Cloud tooling grants extraordinary flexibility, elasticity and scalability. Being able to spin up or wind down an instance on a whim has permanently altered how software architecture is built. Yet, with great cloud power, comes great responsibility. “How do I make sure I’m not wasting money in the cloud?” Khvostov asked.
According to Khvostov, as more organizations move to hybrid and decentralized multi-cloud models, more and more questions arise: What is the total cost per service? Who is spending what? Is cloud spend actually driving growth, and, if so, how much? How are new tools being procured?
Three Cloud Financial Management Strategies
To address these concerns and plan for cloud spending increases, Khvostov recommended three general strategies. These three phases can be thought of as research, remediation and prevention.
1. Access and Visibility
“You’ve got to have access and visibility,” said Khvostov.
First, companies require access to their spending data. In this case, large, general invoices are not granular enough. You need breakdowns by service, said Khvostov, to access more fine-grained spending habits.
Second, you need to equate those spending habits to team usage. This requires improved visibility into your organizational structure and service usage tracking at a team-by-team level.
Next comes optimization. Ensure cloud footprints are appropriately sized for each application, and ensure you don’t have any idle resources, Khvostov said.
Where do you have the opportunity to optimize? Well, it could be as simple as shuttering an orphaned volume, such as an Amazon Elastic Block Store (EBS), which could persist even after an EC2 instance is terminated.
“BS volumes tend to persist unless you select the Delete on Termination,” AWS explained. So, check your configurations. Amazon provides a way to detect this using OpsCenter.
Once things are optimized, you need to maintain standards. “You must ensure teams drive responsibility for spend management and optimization,” said Khvostov.
But how do you instill an optimization mindset and empower engineers to take action? Khvostov said it’s all about demonstrating a measurable return on investment (ROI) and continuing discussions between stakeholders.
A recent report from A Cloud Guru found that 90% of organizations plan to expand their cloud services over the next one to three years, but 44% lack a plan to upskill their workforce. Most groups have their work cut out for them if they are to assign accountability for cloud costs ownership.

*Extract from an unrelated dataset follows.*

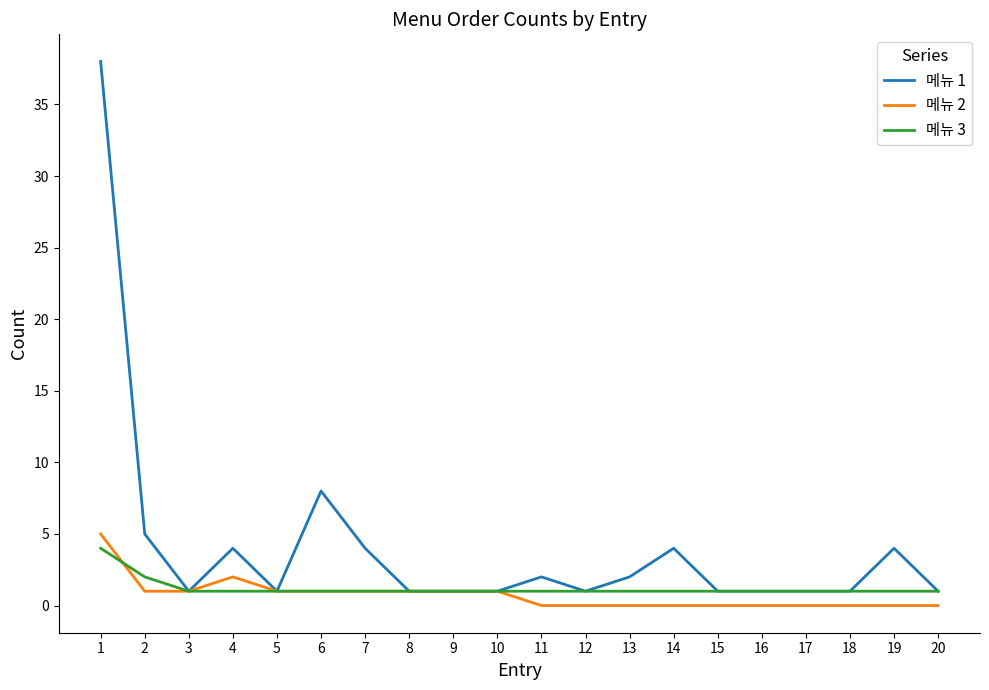

Which series has the largest total across all categories?

메뉴 1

Specific Cloud Costs That Bite
So, what are some other particular areas we should be watching? Well, arguably, the most common cost is hidden data transfer fees. Surprise ingress and egress fees can be costly — take the story of Chris Short, whose personal site was charged $2700 for an unexpected 30.6 TB data transfer.

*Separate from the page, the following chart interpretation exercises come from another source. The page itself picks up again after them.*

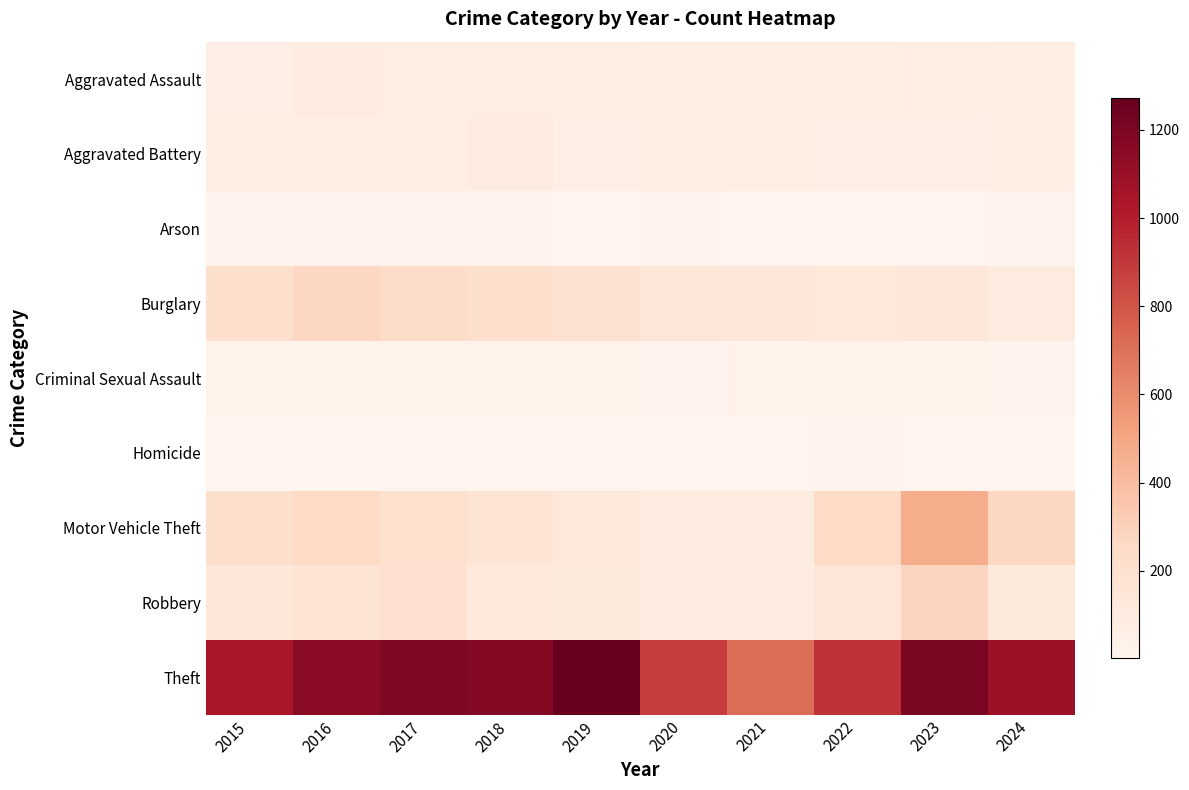

Reading right to left, list all the values displayed in this chart.

Aggravated Assault: 2024=70	2023=79	2022=61	2021=66	2020=62	2019=80	2018=72	2017=72	2016=88	2015=56
Aggravated Battery: 2024=71	2023=56	2022=56	2021=60	2020=57	2019=53	2018=86	2017=71	2016=66	2015=60
Arson: 2024=7	2023=2	2022=3	2021=6	2020=7	2019=5	2018=7	2017=7	2016=12	2015=10
Burglary: 2024=95	2023=134	2022=130	2021=133	2020=146	2019=182	2018=218	2017=237	2016=266	2015=216
Criminal Sexual Assault: 2024=12	2023=18	2022=21	2021=26	2020=16	2019=31	2018=24	2017=22	2016=26	2015=29
Homicide: 2024=2	2023=3	2022=7	2021=6	2020=5	2019=4	2018=4	2017=4	2016=4	2015=5
Motor Vehicle Theft: 2024=270	2023=472	2022=259	2021=82	2020=99	2019=123	2018=163	2017=208	2016=259	2015=212
Robbery: 2024=114	2023=284	2022=151	2021=88	2020=97	2019=116	2018=121	2017=202	2016=178	2015=139
Theft: 2024=1088	2023=1204	2022=920	2021=716	2020=884	2019=1272	2018=1170	2017=1188	2016=1151	2015=1041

Watch out for other cloud costs around:
- Services automatically launching or autoscaling.
- Idle resources due to “orphan” instances or overprovisioning.
- Price lock on granular commitments. You could be stuck in a savings plan on an Amazon EC2 R5 instance, which would be lost upon upgrade to R6. (Khvostov acknowledged that AWS has remedied this situation, to an extent).

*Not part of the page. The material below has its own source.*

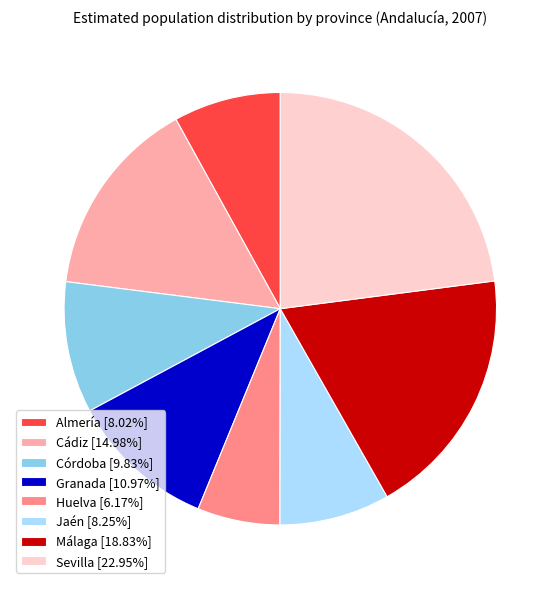

Is the sum of Córdoba [9.83%] and Huelva [6.17%] greater than half?

No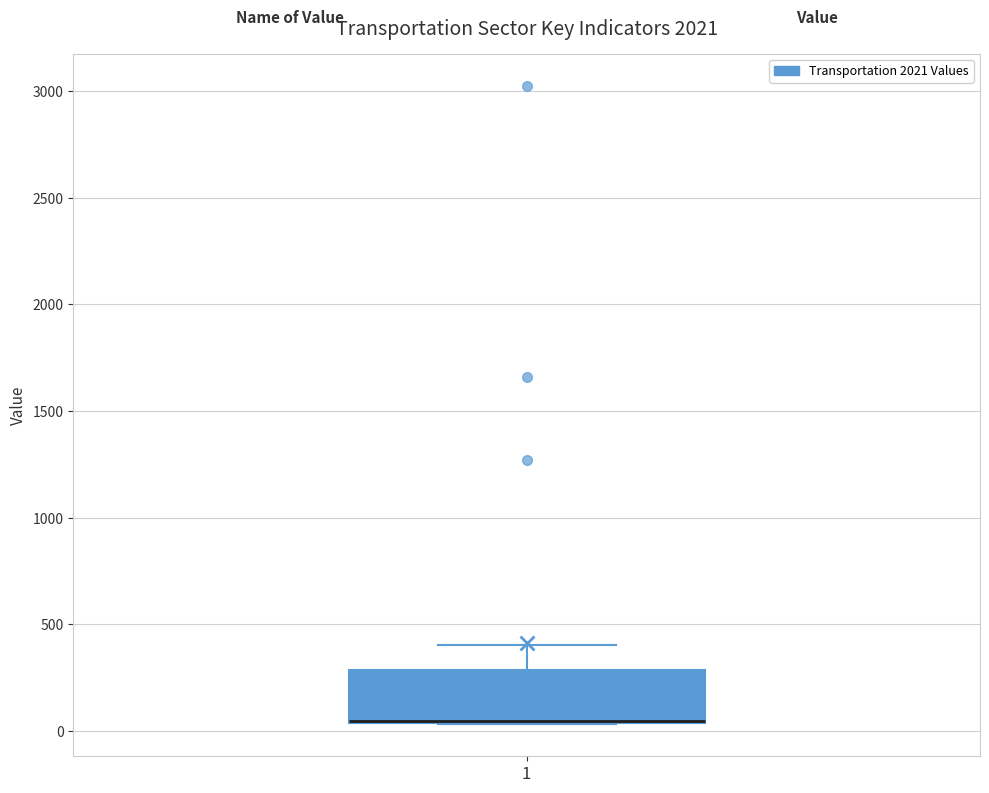

Transcribe this box plot: give where the median line is, the range the box spans, and where the two whiskers end, as read against the y-axis. The values are not printed on the chart, so give them approximately, as read against the axis.

median 50 (drawn on the box's lower edge), box 50 to 300, whiskers 50 to 400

- Legacy, less-efficient code can rack up cloud costs, The Information reports.
The Cloud Economist Role Is Trending
To unearth these costs, some believe a brand new role is required. A cloud economist is a cloud financial manager that helps spot fees, directs further cloud optimizations and calculates overall ROI from cloud investments.
The rise of cloud financial offers is an accelerating trend, Khvostov said, one that requires the right tools and practices within an organization to become a trusted ally. “It’s definitely a legitimate role in the sense that it’s critical to organizations,” said Khvostov. “It’s specialized enough that it requires technical and financial skills.”
Hiring a cloud economist, or building a cloud financial center of excellence, could provide a lot of value. Yet, gauging the ROI of this role isn’t immediately obvious. Some optimizations could take time to visualize, Khvostov said. A certain change could instantly invoke 20% cost savings, but you may not register that impact for 30 days or more.
“It’s not just about cloud infrastructure — it’s about your SaaS spend, as well,” Khvostov added. He believes companies desperately need a window into what infrastructure-as-a-service (IaaS) and automation, like Chef or Jenkins, cost, along with the time savings and dollar ROI their usage equates to — because, he said, “You can only right-size what you know.”
Trimming Cloud Spend and Cloud Costs
Some IT folks simply fail to understand the implications of their cloud resources. Surprisingly, a recent survey by SoftwareONE revealed that 30% don’t realize that everything in the cloud is metered. To rectify this knowledge gap, organizations could use better awareness into their cloud holdings.
The cloud is the future, and we must prepare responsibly. Yet, having fiscal discipline in a world where every software function is commodified “as-a-service” is tricky — teams require financial visibility into their cloud holdings. To rein in costs, Khvostov recommended treating it as a continuous process: access and visualize spending data, optimize your existing cloud footprint and disseminate responsibility among teams.
Once you have a better frame of reference, you can begin to right-size cloud, right-size SaaS and appropriately right-size the team. Eventually, with the right multi-cloud and SaaS financial management strategies, perhaps that cloud bill will start to feel a little lighter.